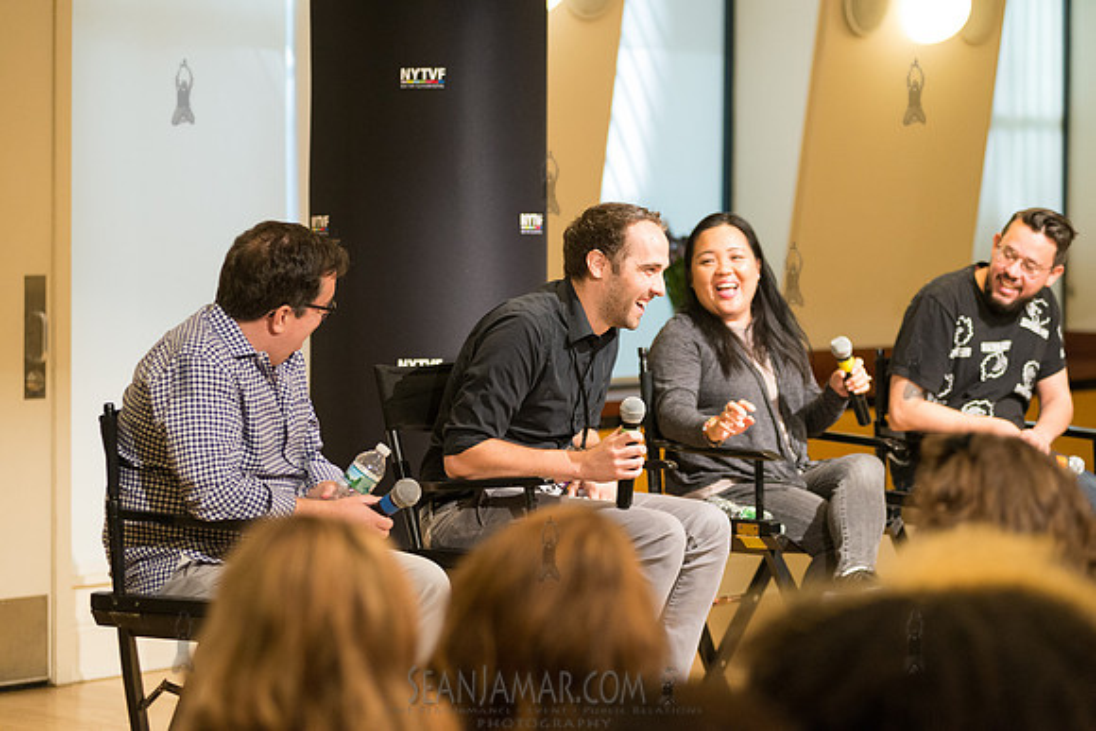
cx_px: 548
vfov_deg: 13.0
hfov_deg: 19.5
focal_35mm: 105
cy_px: 366
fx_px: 3197
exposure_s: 1/250
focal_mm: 105
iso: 3200
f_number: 3.5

^^^^^^^^^^^^^^^^

Set the pictures aside and reproduce the data above exactly.

Your solution:
cx_px: 548
vfov_deg: 13.0
hfov_deg: 19.5
focal_35mm: 105
cy_px: 366
fx_px: 3197
exposure_s: 1/250
focal_mm: 105
iso: 3200
f_number: 3.5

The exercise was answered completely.